Elephanta Caves , Mumbai
About Elephanta Caves
A complex set of ancient cave temples on the Elephanta Island; near Mumbai; are the Elephanta caves. Elephanta Island is not only a worthy destination in itself but it also provides a great view of Mumbai's skyline and an escape from the chaos of the city. The best part about planning a trip to Elephanta is that you get a ferry ride exploring the blue of the waters of Mumbai. The hour-long ride is a good time to get a briefing about the place from the guides on board. One must try to plan the trip during the day so that one enjoys the sunset over Mumbai on the return journey.
The island of Elephanta-the glorious abode of Lord Shiva and an epitome of Hindu cave culture, consists of seven caves with decorated temples bear a distinctive testimony to a civilization that has disappeared. The main cave is said to be filled with Indian art in its most perfect expression. The island was originally called Gharapuri -the 'City of Caves’. However it was changed to 'Elephanta' named after the enormous stone elephant found there by Portuguese. This elephant was cut into pieces, re-moved to Mumbai's Victoria Gardens and reassembled.
The caves are a designated UNESCO world heritage site and date back to the 9th and 13th century and are famous for their wonderful sculptures and depictions of Hindu geometrical ‘Mandala’ and depictions of the three faces of Trinity, Vishnu and Maheshwara. As per UNESCO the caves are a representation of a masterpiece of human creative genius. The art work of these caves is worth praising; inspired by much of mythology and spiritual beliefs of lord Shiva. The carvings and cuttings of sculptures tell much about the Buddhism and Hindusim. The carvings there depict Trimurti Sadashiva, Yogishwara and Natraja.
Various other structures are also noteworthy for their forms, dimensions, themes, representations, and execution. The Elephanta Caves are result of a long artistic tradition, but are example of remarkable innovation at that. Apart from its history, the interest lies in the fact that all the archaeological components in the Elephanta Caves are preserved in their natural settings. Also, authenticity of the property has been well maintained since its inscription on the 'World Heritage List'.

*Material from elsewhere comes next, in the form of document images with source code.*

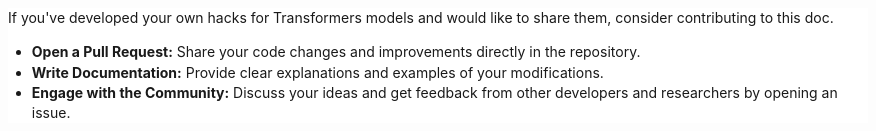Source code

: If you've developed your own hacks for Transformers models and would like to share them, consider contributing to this doc.

- **Open a Pull Request:** Share your code changes and improvements directly in the repository.
- **Write Documentation:** Provide clear explanations and examples of your modifications.
- **Engage with the Community:** Discuss your ideas and get feedback from other developers and researchers by opening an issue.
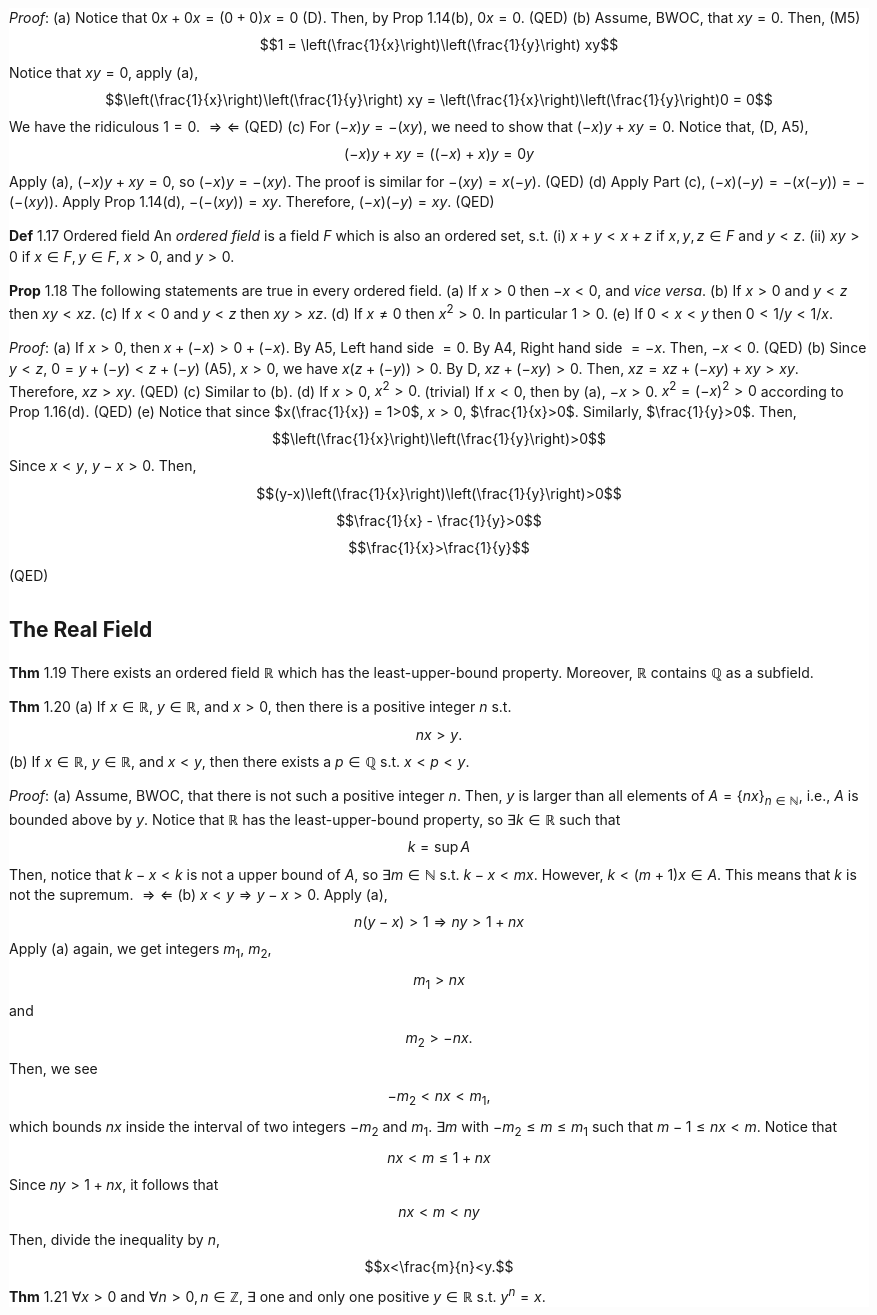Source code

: *Proof*: 
(a) Notice that $0x + 0x = (0+0)x = 0$ (D). Then, by Prop 1.14(b), $0x=0$. (QED)
(b) Assume, BWOC, that $xy=0$. Then, (M5)
$$1 = \left(\frac{1}{x}\right)\left(\frac{1}{y}\right) xy$$
Notice that $xy=0$, apply (a), 
$$\left(\frac{1}{x}\right)\left(\frac{1}{y}\right) xy = \left(\frac{1}{x}\right)\left(\frac{1}{y}\right)0 = 0$$
We have the ridiculous $1=0$. $\Rightarrow \Leftarrow$ (QED)
(c) For $(-x)y=-(xy)$, we need to show that $(-x)y + xy = 0$. Notice that, (D, A5),
$$(-x)y + xy = ((-x)+x)y = 0y$$
Apply (a), $(-x)y + xy = 0$, so $(-x)y = -(xy)$. 
The proof is similar for $-(xy) = x(-y)$. (QED)
(d) Apply Part (c), $(-x)(-y) = -(x(-y)) = -(-(xy))$. Apply Prop 1.14(d), $-(-(xy)) = xy$. Therefore, $(-x)(-y) = xy$. (QED)

**Def** 1.17 Ordered field
An *ordered field* is a field $F$ which is also an ordered set, s.t.
(i) $x+y<x+z$ if $x,y,z\in F$ and $y<z$.
(ii) $xy>0$ if $x\in F, y\in F$, $x>0$, and $y>0$.

**Prop** 1.18 The following statements are true in every ordered field.
(a) If $x>0$ then $-x<0$, and *vice versa*.
(b) If $x>0$ and $y<z$ then $xy<xz$.
(c) If $x<0$ and $y<z$ then $xy>xz$.
(d) If $x\neq 0$ then $x^2>0$. In particular $1>0$.
(e) If $0<x<y$ then $0<1/y<1/x$.

*Proof*: 
(a) If $x>0$, then $x+(-x)>0+(-x)$. By A5, Left hand side $=0$. By A4, Right hand side $=-x$. Then, $-x<0$. (QED)
(b) Since $y<z$, $0= y + (-y) < z + (-y)$ (A5), $x>0$, we have $x(z+(-y))>0$. By D, $xz + (-xy)>0$. Then, $xz = xz + (-xy) +xy >xy$. Therefore, $xz>xy$. (QED)
(c) Similar to (b).
(d) If $x>0$, $x^2>0$. (trivial) If $x<0$, then by (a), $-x>0$. $x^2 =(-x)^2>0$ according to Prop 1.16(d).  (QED)
(e) Notice that since $x(\frac{1}{x}) = 1>0$, $x>0$, $\frac{1}{x}>0$. Similarly, $\frac{1}{y}>0$. Then, $$\left(\frac{1}{x}\right)\left(\frac{1}{y}\right)>0$$
Since $x<y$, $y-x>0$. Then, $$(y-x)\left(\frac{1}{x}\right)\left(\frac{1}{y}\right)>0$$
$$\frac{1}{x} - \frac{1}{y}>0$$
$$\frac{1}{x}>\frac{1}{y}$$
(QED)

## The Real Field

**Thm** 1.19 There exists an ordered field $\mathbb{R}$ which has the least-upper-bound property. Moreover, $\mathbb{R}$ contains $\mathbb{Q}$ as a subfield.

**Thm** 1.20 
(a) If $x\in \mathbb{R}$, $y\in \mathbb{R}$, and $x>0$, then there is a positive integer $n$ s.t. $$nx>y.$$(b) If $x\in \mathbb{R}$, $y\in \mathbb{R}$, and $x<y$, then there exists a $p\in \mathbb{Q}$ s.t. $x<p<y$. 

*Proof*: (a) Assume, BWOC, that there is not such a positive integer $n$. Then, $y$ is larger than all elements of $A=\{nx\}_{n\in \mathbb{N}}$, i.e., $A$ is bounded above by $y$. Notice that $\mathbb{R}$ has the least-upper-bound property, so $\exists k\in \mathbb{R}$ such that $$k = \sup A$$
Then, notice that $k-x< k$ is not a upper bound of $A$, so $\exists m\in \mathbb{N}$ s.t. $k-x<mx$. However, $k<(m+1)x\in A$. This means that $k$ is not the supremum. $\Rightarrow \Leftarrow$
(b) $x<y \Rightarrow y-x>0$. Apply (a), $$n(y-x)>1\Rightarrow ny>1+nx$$
Apply (a) again, we get integers $m_1$, $m_2$, $$m_1>nx$$ and $$m_2>-nx.$$
Then, we see $$-m_2<nx<m_1,$$ which bounds $nx$ inside the interval of two integers $-m_2$ and $m_1$. $\exists m$ with $-m_2\le m \le m_1$ such that $m-1\le nx < m$. Notice that 
$$nx<m\le 1+nx$$
Since $ny>1+nx$, it follows that $$nx<m<ny$$
Then, divide the inequality by $n$, $$x<\frac{m}{n}<y.$$
**Thm** 1.21 $\forall x>0$ and $\forall n>0, n\in \mathbb{Z}$, $\exists$ one and only one positive $y\in \mathbb{R}$ s.t. $y^n=x$.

The name of the place is believed to have been kept by the Portuguese as they noticed a number of elephant statues, back then. The Portuguese soldiers’ were the ones who destroyed the caves and sculptures at first. The major attempts of prevention were taken by the British India to prevent the caves from further damage. UNESCO World Heritage worked for the restoration of the damaged monuments somewhere in the 1970’s. The place was designated as a World Heritage site in 1987.
Moreover, Elephanta Island is quiet and picturesque, with light-green foliage. If you visit at right time of the year, you can also catch a glimpse of the spectacular dance festival held at Elephanta Island every February. It is so beautiful till date that one can only imagine of its beauty back then. Though there is no night stay permitted on the island, it is a great place to get away from the rushing Mumbai life. This trip to the caves will take you back in time...when faith, religion, hard labour, art and romanticism served as a base for everyday living. The Elephanta Caves are a magnificent testament to the aesthetics of a forgotten world and stand as one of the most popular tourist destinations.